Macedonia observed a day of mourning yesterday for 15 Bulgarian tourists who drowned when their boat sank at a popular lake as police detained the vessel's captain amid claims of a lack of life vests.
A total of 55 Bulgarian tourists were on board the pleasure boat Ilinden when it suddenly veered and sank in the waters of Lake Ohrid, the deepest lake in the region and Macedonia's most popular tourist site on Saturday.
A Macedonian investigating magistrate ordered the boat's captain and owner, Sotir Filevski, 23, held for 30 days pending an investigation into the tragedy. He was detained after being treated in hospital.
Bulgarian President Georgy Parvanov said that Macedonian investigators were looking into the possibility that a steering cable snapped and caused the accident.
He added that overloading of the aging boat, built in 1924, was another possible cause as the vessel was carrying 10 more people than its licensed capacity.
Fifteen Bulgarians, including a child, drowned in the accident aboard what Bulgarian newspapers slammed yesterday as "a coffin boat."
"We didn't have enough life jackets and we don't know how to swim," Marija, 52, whose husband Pavle died in the tragedy, told AFP.
"We tried to hold on to anything, it was awful. I'll never get on a boat again," said another survivor, Angelika, 54, before getting a flight home.
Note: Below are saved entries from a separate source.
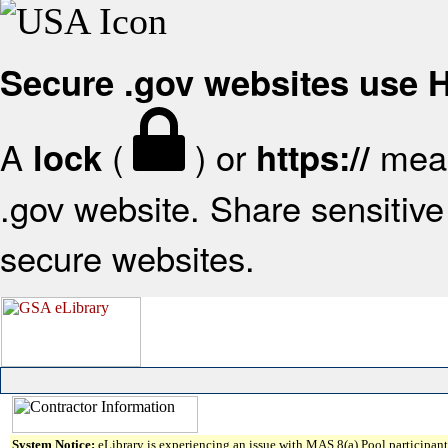
Secure .gov websites use
A
(
) or
mean
lock
https://
.gov website. Share sensitive 
secure websites.
System Notice:
eLibrary is experiencing an issue with MAS 8(a) Pool participant 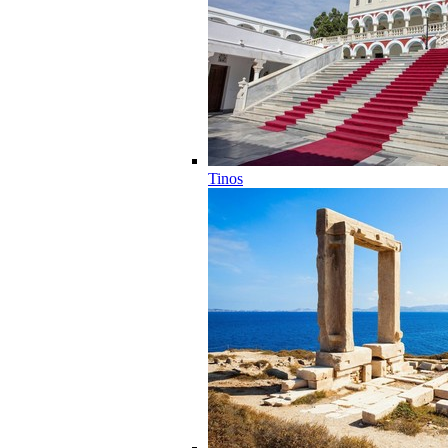
Tinos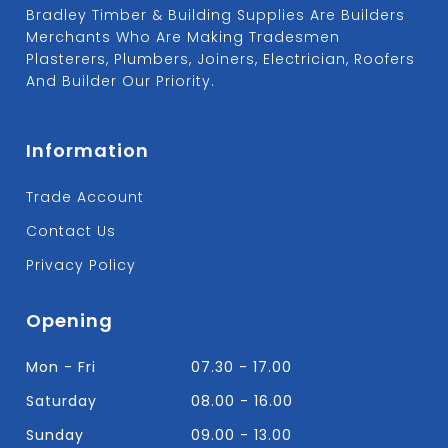
Bradley Timber & Building Supplies Are Builders
Merchants Who Are Making Tradesmen
Plasterers, Plumbers, Joiners, Electrician, Roofers
And Builder Our Priority.
Information
Trade Account
Contact Us
Privacy Policy
Opening
Mon - Fri
07.30 - 17.00
Saturday
08.00 - 16.00
Sunday
09.00 - 13.00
Bulgaria's 24 Hours newspaper praised the swift rescue efforts of Macedonian campers on the lake and the Macedonian authorities "who prevented a bigger tragedy."
Sofia cancelled Unification Day, a holiday usually marked by a grand army review in the central city of Plovdiv, with President Parvanov instead attending a mass for the victims in the city's cathedral.
Masses were also held in other churches across the country, with an official day of mourning declared for today.
A team of Bulgarian pathologists arrived in Skopje yesterday to assist their Macedonian colleagues in the autopsies of the victims and speed up the return of the bodies.
A Bulgarian army plane was on standby to immediately leave for Macedonia and fly the bodies of the victims home, once the Macedonian authorities release them for burial.
All those who drowned in the accident came from the same region, east of Sofia. A list of their names released by the government showed that whole families had perished.